Fig. 5: Integration of eCLIP and RNA-seq identifies splicing regulatory patterns.

a, Normalized splicing maps of RBFOX2 and PTBP1 for skipped exons that were excluded (blue) or included (red) upon knockdown, relative to a set of ‘native’ skipped exons (nSEs) for which the inclusion rate was between 0.05 and 0.95 in controls. Lines indicate average eCLIP read density in IP versus input for indicated exon categories. Shaded area indicates 0.5th and 99.5th percentiles observed from 1,000 random samplings of native events. b, Heatmap indicates the difference between nSE-normalized eCLIP read density at skipped exons that were included (left) or excluded (right) upon RBP knockdown for all profiled HNRNP and SR proteins (see Extended Data Fig. 6a for all RBPs). c, Lines indicate the average number of RBPs with eCLIP peaks at skipped (green) versus constitutive (grey) exons and flanking introns.
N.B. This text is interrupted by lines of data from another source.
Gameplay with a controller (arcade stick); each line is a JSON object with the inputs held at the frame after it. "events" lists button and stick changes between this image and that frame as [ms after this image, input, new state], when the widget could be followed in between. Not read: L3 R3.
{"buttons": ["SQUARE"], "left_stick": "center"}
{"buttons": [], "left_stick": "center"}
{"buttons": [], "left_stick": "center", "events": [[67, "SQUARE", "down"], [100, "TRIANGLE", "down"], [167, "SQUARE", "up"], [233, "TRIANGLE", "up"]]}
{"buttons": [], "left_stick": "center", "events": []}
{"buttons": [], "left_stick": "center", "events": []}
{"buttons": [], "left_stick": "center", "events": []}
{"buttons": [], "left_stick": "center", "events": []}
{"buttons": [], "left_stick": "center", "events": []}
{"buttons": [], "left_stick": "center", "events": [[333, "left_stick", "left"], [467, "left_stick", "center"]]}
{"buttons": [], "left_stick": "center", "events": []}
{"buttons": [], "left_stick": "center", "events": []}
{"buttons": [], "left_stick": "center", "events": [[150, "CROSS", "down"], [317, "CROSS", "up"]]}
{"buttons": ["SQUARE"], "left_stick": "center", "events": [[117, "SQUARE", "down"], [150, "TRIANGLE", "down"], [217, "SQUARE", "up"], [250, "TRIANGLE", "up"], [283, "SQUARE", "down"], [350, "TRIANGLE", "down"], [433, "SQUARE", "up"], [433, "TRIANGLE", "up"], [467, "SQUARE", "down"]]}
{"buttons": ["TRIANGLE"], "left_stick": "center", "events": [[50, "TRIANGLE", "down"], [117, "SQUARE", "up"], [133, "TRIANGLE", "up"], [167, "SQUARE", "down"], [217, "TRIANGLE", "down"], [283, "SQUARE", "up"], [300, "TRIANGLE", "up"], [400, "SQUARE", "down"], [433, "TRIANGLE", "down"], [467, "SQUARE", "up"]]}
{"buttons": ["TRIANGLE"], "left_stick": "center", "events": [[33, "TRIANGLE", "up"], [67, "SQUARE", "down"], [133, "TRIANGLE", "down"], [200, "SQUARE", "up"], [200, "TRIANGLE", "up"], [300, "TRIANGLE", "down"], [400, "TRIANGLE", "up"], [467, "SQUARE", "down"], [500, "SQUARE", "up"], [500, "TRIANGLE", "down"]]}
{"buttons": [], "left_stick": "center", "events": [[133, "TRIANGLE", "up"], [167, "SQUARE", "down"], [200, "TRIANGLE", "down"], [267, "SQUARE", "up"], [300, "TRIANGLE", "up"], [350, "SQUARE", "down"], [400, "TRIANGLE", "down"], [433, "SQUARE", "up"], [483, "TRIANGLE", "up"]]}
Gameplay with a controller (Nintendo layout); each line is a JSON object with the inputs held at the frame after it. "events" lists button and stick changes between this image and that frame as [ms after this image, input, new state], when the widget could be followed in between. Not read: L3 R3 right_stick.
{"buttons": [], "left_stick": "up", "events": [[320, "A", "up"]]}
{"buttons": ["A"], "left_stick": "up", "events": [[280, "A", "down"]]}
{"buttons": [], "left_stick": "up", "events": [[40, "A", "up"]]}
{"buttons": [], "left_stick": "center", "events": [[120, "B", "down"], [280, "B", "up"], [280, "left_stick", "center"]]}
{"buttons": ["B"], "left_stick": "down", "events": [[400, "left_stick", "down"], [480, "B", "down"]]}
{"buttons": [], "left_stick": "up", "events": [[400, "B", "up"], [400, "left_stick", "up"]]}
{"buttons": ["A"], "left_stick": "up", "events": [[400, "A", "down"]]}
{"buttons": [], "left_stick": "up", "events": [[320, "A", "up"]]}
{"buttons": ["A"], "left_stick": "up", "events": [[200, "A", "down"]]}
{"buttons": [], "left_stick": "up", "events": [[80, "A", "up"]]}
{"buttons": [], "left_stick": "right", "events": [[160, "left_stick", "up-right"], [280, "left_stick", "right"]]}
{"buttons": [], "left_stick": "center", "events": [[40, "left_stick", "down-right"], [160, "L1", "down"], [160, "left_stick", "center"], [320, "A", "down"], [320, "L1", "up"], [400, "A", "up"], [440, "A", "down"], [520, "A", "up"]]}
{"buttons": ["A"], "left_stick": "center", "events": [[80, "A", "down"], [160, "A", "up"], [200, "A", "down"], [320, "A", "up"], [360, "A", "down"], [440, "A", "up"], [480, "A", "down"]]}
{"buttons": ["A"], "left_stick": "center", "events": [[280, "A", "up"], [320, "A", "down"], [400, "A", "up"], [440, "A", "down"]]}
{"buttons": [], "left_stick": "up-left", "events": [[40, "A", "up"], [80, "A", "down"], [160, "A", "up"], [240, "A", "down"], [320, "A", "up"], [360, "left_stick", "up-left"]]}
Spliceosome machinery RBPs were excluded from this analysis. d, Heatmap indicates normalized eCLIP signal at RBFOX2 knockdown-excluded exons in HepG2 cells relative to nSEs for RBFOX2 (top) and all other RBPs within the same binding class and cell type (bottom). See Extended Data Fig. 8c for all labels. e, Lines indicate normalized signal tracks for eCLIP replicates of RBFOX2 and QKI in downstream proximal introns. Black line, mean of 37 non-RBFOX2 data sets in the same binding class; grey, 10th to 90th percentiles.